<<<<
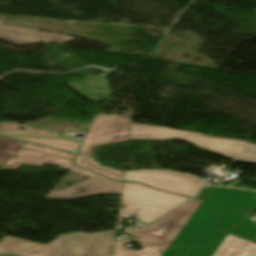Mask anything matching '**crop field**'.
I'll return each instance as SVG.
<instances>
[{
	"label": "crop field",
	"mask_w": 256,
	"mask_h": 256,
	"mask_svg": "<svg viewBox=\"0 0 256 256\" xmlns=\"http://www.w3.org/2000/svg\"><path fill=\"white\" fill-rule=\"evenodd\" d=\"M218 211V230L256 241V228L250 218L256 211L253 192L214 188L200 206ZM235 223V228L230 224Z\"/></svg>",
	"instance_id": "crop-field-1"
},
{
	"label": "crop field",
	"mask_w": 256,
	"mask_h": 256,
	"mask_svg": "<svg viewBox=\"0 0 256 256\" xmlns=\"http://www.w3.org/2000/svg\"><path fill=\"white\" fill-rule=\"evenodd\" d=\"M190 141L211 152L239 161L256 163V145L243 141L206 137L194 132L175 131L161 127L132 124L130 140Z\"/></svg>",
	"instance_id": "crop-field-2"
},
{
	"label": "crop field",
	"mask_w": 256,
	"mask_h": 256,
	"mask_svg": "<svg viewBox=\"0 0 256 256\" xmlns=\"http://www.w3.org/2000/svg\"><path fill=\"white\" fill-rule=\"evenodd\" d=\"M215 221L216 212L198 208L162 256H212L227 236L215 231Z\"/></svg>",
	"instance_id": "crop-field-3"
},
{
	"label": "crop field",
	"mask_w": 256,
	"mask_h": 256,
	"mask_svg": "<svg viewBox=\"0 0 256 256\" xmlns=\"http://www.w3.org/2000/svg\"><path fill=\"white\" fill-rule=\"evenodd\" d=\"M189 198L150 189L145 185L124 182L122 203L123 212L137 215L143 223L148 224ZM139 209L138 211H134Z\"/></svg>",
	"instance_id": "crop-field-4"
},
{
	"label": "crop field",
	"mask_w": 256,
	"mask_h": 256,
	"mask_svg": "<svg viewBox=\"0 0 256 256\" xmlns=\"http://www.w3.org/2000/svg\"><path fill=\"white\" fill-rule=\"evenodd\" d=\"M131 121L130 118L96 114L79 153L91 157L94 146L129 141Z\"/></svg>",
	"instance_id": "crop-field-5"
},
{
	"label": "crop field",
	"mask_w": 256,
	"mask_h": 256,
	"mask_svg": "<svg viewBox=\"0 0 256 256\" xmlns=\"http://www.w3.org/2000/svg\"><path fill=\"white\" fill-rule=\"evenodd\" d=\"M201 203L194 199L151 226L130 232L166 250Z\"/></svg>",
	"instance_id": "crop-field-6"
},
{
	"label": "crop field",
	"mask_w": 256,
	"mask_h": 256,
	"mask_svg": "<svg viewBox=\"0 0 256 256\" xmlns=\"http://www.w3.org/2000/svg\"><path fill=\"white\" fill-rule=\"evenodd\" d=\"M69 172L88 176L89 179L66 189L50 192L45 199L74 200L98 195H121L123 183L111 181L74 164Z\"/></svg>",
	"instance_id": "crop-field-7"
},
{
	"label": "crop field",
	"mask_w": 256,
	"mask_h": 256,
	"mask_svg": "<svg viewBox=\"0 0 256 256\" xmlns=\"http://www.w3.org/2000/svg\"><path fill=\"white\" fill-rule=\"evenodd\" d=\"M124 181L141 182L151 187L194 197L200 188L207 185L203 180L172 172L125 173Z\"/></svg>",
	"instance_id": "crop-field-8"
},
{
	"label": "crop field",
	"mask_w": 256,
	"mask_h": 256,
	"mask_svg": "<svg viewBox=\"0 0 256 256\" xmlns=\"http://www.w3.org/2000/svg\"><path fill=\"white\" fill-rule=\"evenodd\" d=\"M114 232L103 235H74L58 256H112Z\"/></svg>",
	"instance_id": "crop-field-9"
},
{
	"label": "crop field",
	"mask_w": 256,
	"mask_h": 256,
	"mask_svg": "<svg viewBox=\"0 0 256 256\" xmlns=\"http://www.w3.org/2000/svg\"><path fill=\"white\" fill-rule=\"evenodd\" d=\"M67 235H62L48 245H40L25 240L5 236L0 241V252L3 255L51 256L61 247Z\"/></svg>",
	"instance_id": "crop-field-10"
},
{
	"label": "crop field",
	"mask_w": 256,
	"mask_h": 256,
	"mask_svg": "<svg viewBox=\"0 0 256 256\" xmlns=\"http://www.w3.org/2000/svg\"><path fill=\"white\" fill-rule=\"evenodd\" d=\"M0 38L12 42L16 45H24L36 41L52 43V42H66L71 41L72 38L37 32L35 30L15 28V27H0Z\"/></svg>",
	"instance_id": "crop-field-11"
},
{
	"label": "crop field",
	"mask_w": 256,
	"mask_h": 256,
	"mask_svg": "<svg viewBox=\"0 0 256 256\" xmlns=\"http://www.w3.org/2000/svg\"><path fill=\"white\" fill-rule=\"evenodd\" d=\"M72 161L20 149L2 168L16 171L23 164L41 168L43 165H57L69 169Z\"/></svg>",
	"instance_id": "crop-field-12"
},
{
	"label": "crop field",
	"mask_w": 256,
	"mask_h": 256,
	"mask_svg": "<svg viewBox=\"0 0 256 256\" xmlns=\"http://www.w3.org/2000/svg\"><path fill=\"white\" fill-rule=\"evenodd\" d=\"M16 127H24L17 123H10V122H1L0 125V133L4 134H20V135H36V136H52V137H59L58 133L37 130L26 127V130H17ZM23 140L32 141L38 144H42L45 146L73 152L78 142L72 141H60V140H47V139H28V138H18Z\"/></svg>",
	"instance_id": "crop-field-13"
},
{
	"label": "crop field",
	"mask_w": 256,
	"mask_h": 256,
	"mask_svg": "<svg viewBox=\"0 0 256 256\" xmlns=\"http://www.w3.org/2000/svg\"><path fill=\"white\" fill-rule=\"evenodd\" d=\"M213 256H256V244L228 235Z\"/></svg>",
	"instance_id": "crop-field-14"
},
{
	"label": "crop field",
	"mask_w": 256,
	"mask_h": 256,
	"mask_svg": "<svg viewBox=\"0 0 256 256\" xmlns=\"http://www.w3.org/2000/svg\"><path fill=\"white\" fill-rule=\"evenodd\" d=\"M139 240L140 239L115 242L114 256H161L165 251L143 239L141 241L142 245H140L141 247H143L141 251H131L123 248L124 242ZM159 250L163 251L161 255L158 254Z\"/></svg>",
	"instance_id": "crop-field-15"
},
{
	"label": "crop field",
	"mask_w": 256,
	"mask_h": 256,
	"mask_svg": "<svg viewBox=\"0 0 256 256\" xmlns=\"http://www.w3.org/2000/svg\"><path fill=\"white\" fill-rule=\"evenodd\" d=\"M74 163L79 166H82L84 168H87L91 171H94L96 173H99L103 176H106L112 180L123 181L124 173H120V172L113 171L110 169H106L105 171H103V170H101L102 167L97 166L96 164H94L92 161H90L89 159H87L85 157L78 155V157Z\"/></svg>",
	"instance_id": "crop-field-16"
},
{
	"label": "crop field",
	"mask_w": 256,
	"mask_h": 256,
	"mask_svg": "<svg viewBox=\"0 0 256 256\" xmlns=\"http://www.w3.org/2000/svg\"><path fill=\"white\" fill-rule=\"evenodd\" d=\"M24 142L0 136V168L20 149Z\"/></svg>",
	"instance_id": "crop-field-17"
},
{
	"label": "crop field",
	"mask_w": 256,
	"mask_h": 256,
	"mask_svg": "<svg viewBox=\"0 0 256 256\" xmlns=\"http://www.w3.org/2000/svg\"><path fill=\"white\" fill-rule=\"evenodd\" d=\"M22 147L40 151V152H44V153L55 155V156H59V157L70 159V160L74 159V157H75V155L68 153V152L50 149V148H46V147H41V146H37V145H32V144H28V143H25Z\"/></svg>",
	"instance_id": "crop-field-18"
},
{
	"label": "crop field",
	"mask_w": 256,
	"mask_h": 256,
	"mask_svg": "<svg viewBox=\"0 0 256 256\" xmlns=\"http://www.w3.org/2000/svg\"><path fill=\"white\" fill-rule=\"evenodd\" d=\"M213 187H207L202 190L201 194L197 197L198 199L205 200L209 193L212 191Z\"/></svg>",
	"instance_id": "crop-field-19"
},
{
	"label": "crop field",
	"mask_w": 256,
	"mask_h": 256,
	"mask_svg": "<svg viewBox=\"0 0 256 256\" xmlns=\"http://www.w3.org/2000/svg\"><path fill=\"white\" fill-rule=\"evenodd\" d=\"M2 22H0V26H1Z\"/></svg>",
	"instance_id": "crop-field-20"
}]
</instances>
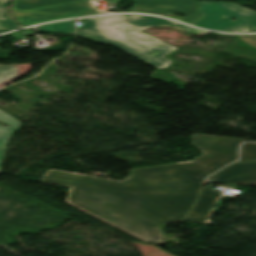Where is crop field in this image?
Returning a JSON list of instances; mask_svg holds the SVG:
<instances>
[{"instance_id": "22f410ed", "label": "crop field", "mask_w": 256, "mask_h": 256, "mask_svg": "<svg viewBox=\"0 0 256 256\" xmlns=\"http://www.w3.org/2000/svg\"><path fill=\"white\" fill-rule=\"evenodd\" d=\"M240 39L256 47V36H239Z\"/></svg>"}, {"instance_id": "5a996713", "label": "crop field", "mask_w": 256, "mask_h": 256, "mask_svg": "<svg viewBox=\"0 0 256 256\" xmlns=\"http://www.w3.org/2000/svg\"><path fill=\"white\" fill-rule=\"evenodd\" d=\"M221 196L218 192L204 186L201 194L196 200L192 211L186 220L204 223L215 200Z\"/></svg>"}, {"instance_id": "f4fd0767", "label": "crop field", "mask_w": 256, "mask_h": 256, "mask_svg": "<svg viewBox=\"0 0 256 256\" xmlns=\"http://www.w3.org/2000/svg\"><path fill=\"white\" fill-rule=\"evenodd\" d=\"M240 141L244 140L209 135H194L193 144L203 151V155L195 159L210 175L225 164L236 161Z\"/></svg>"}, {"instance_id": "d1516ede", "label": "crop field", "mask_w": 256, "mask_h": 256, "mask_svg": "<svg viewBox=\"0 0 256 256\" xmlns=\"http://www.w3.org/2000/svg\"><path fill=\"white\" fill-rule=\"evenodd\" d=\"M256 160V143L242 145L240 162Z\"/></svg>"}, {"instance_id": "34b2d1b8", "label": "crop field", "mask_w": 256, "mask_h": 256, "mask_svg": "<svg viewBox=\"0 0 256 256\" xmlns=\"http://www.w3.org/2000/svg\"><path fill=\"white\" fill-rule=\"evenodd\" d=\"M96 0H15L12 14L23 26L93 14ZM116 3L119 0H106Z\"/></svg>"}, {"instance_id": "d8731c3e", "label": "crop field", "mask_w": 256, "mask_h": 256, "mask_svg": "<svg viewBox=\"0 0 256 256\" xmlns=\"http://www.w3.org/2000/svg\"><path fill=\"white\" fill-rule=\"evenodd\" d=\"M15 67L0 66V82L16 75ZM0 121L9 124V127L0 126V166H2L6 146L10 137L20 128L19 120L0 110Z\"/></svg>"}, {"instance_id": "3316defc", "label": "crop field", "mask_w": 256, "mask_h": 256, "mask_svg": "<svg viewBox=\"0 0 256 256\" xmlns=\"http://www.w3.org/2000/svg\"><path fill=\"white\" fill-rule=\"evenodd\" d=\"M11 0H0V31L2 29H17L20 26L16 21L9 15Z\"/></svg>"}, {"instance_id": "e52e79f7", "label": "crop field", "mask_w": 256, "mask_h": 256, "mask_svg": "<svg viewBox=\"0 0 256 256\" xmlns=\"http://www.w3.org/2000/svg\"><path fill=\"white\" fill-rule=\"evenodd\" d=\"M210 182L224 185H256V162L232 164L211 177Z\"/></svg>"}, {"instance_id": "ac0d7876", "label": "crop field", "mask_w": 256, "mask_h": 256, "mask_svg": "<svg viewBox=\"0 0 256 256\" xmlns=\"http://www.w3.org/2000/svg\"><path fill=\"white\" fill-rule=\"evenodd\" d=\"M149 26H171L180 31L203 33L170 20L151 16L112 15L86 19L83 26L77 28V35L113 45L159 69H165L173 61L164 56L177 48L140 32Z\"/></svg>"}, {"instance_id": "412701ff", "label": "crop field", "mask_w": 256, "mask_h": 256, "mask_svg": "<svg viewBox=\"0 0 256 256\" xmlns=\"http://www.w3.org/2000/svg\"><path fill=\"white\" fill-rule=\"evenodd\" d=\"M199 10L200 18L194 26L228 32L256 31V11L235 3L200 2Z\"/></svg>"}, {"instance_id": "cbeb9de0", "label": "crop field", "mask_w": 256, "mask_h": 256, "mask_svg": "<svg viewBox=\"0 0 256 256\" xmlns=\"http://www.w3.org/2000/svg\"><path fill=\"white\" fill-rule=\"evenodd\" d=\"M11 80H12V78L9 79V80H7V81H5V82L0 83V87L4 86L6 83L10 82ZM4 87H5V86H4Z\"/></svg>"}, {"instance_id": "8a807250", "label": "crop field", "mask_w": 256, "mask_h": 256, "mask_svg": "<svg viewBox=\"0 0 256 256\" xmlns=\"http://www.w3.org/2000/svg\"><path fill=\"white\" fill-rule=\"evenodd\" d=\"M208 174L197 162L133 170L114 182L51 171L43 181L74 187L69 202L144 239L163 240L157 225L185 220Z\"/></svg>"}, {"instance_id": "28ad6ade", "label": "crop field", "mask_w": 256, "mask_h": 256, "mask_svg": "<svg viewBox=\"0 0 256 256\" xmlns=\"http://www.w3.org/2000/svg\"><path fill=\"white\" fill-rule=\"evenodd\" d=\"M41 32L74 34V21H65L38 28Z\"/></svg>"}, {"instance_id": "dd49c442", "label": "crop field", "mask_w": 256, "mask_h": 256, "mask_svg": "<svg viewBox=\"0 0 256 256\" xmlns=\"http://www.w3.org/2000/svg\"><path fill=\"white\" fill-rule=\"evenodd\" d=\"M135 5L131 11L145 12L169 16L179 21L191 24L199 17L198 2L196 0H134ZM172 13H185L181 18Z\"/></svg>"}, {"instance_id": "5142ce71", "label": "crop field", "mask_w": 256, "mask_h": 256, "mask_svg": "<svg viewBox=\"0 0 256 256\" xmlns=\"http://www.w3.org/2000/svg\"><path fill=\"white\" fill-rule=\"evenodd\" d=\"M0 170H1V167H0Z\"/></svg>"}]
</instances>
>>>>
Stated task: Substitute "farm plot" for "crop field" in the listing from its first line through the line holding "211V230L256 241V228L250 218L256", inclusive, and repeat those lines with nothing else changed. Leave the pictures out of your answer.

Exercise result:
Mask anything matching '**farm plot**'.
I'll return each instance as SVG.
<instances>
[{
	"label": "farm plot",
	"mask_w": 256,
	"mask_h": 256,
	"mask_svg": "<svg viewBox=\"0 0 256 256\" xmlns=\"http://www.w3.org/2000/svg\"><path fill=\"white\" fill-rule=\"evenodd\" d=\"M218 211V230L256 241V228L250 218L256 211L253 192L214 188L200 206ZM235 223V228L230 224Z\"/></svg>",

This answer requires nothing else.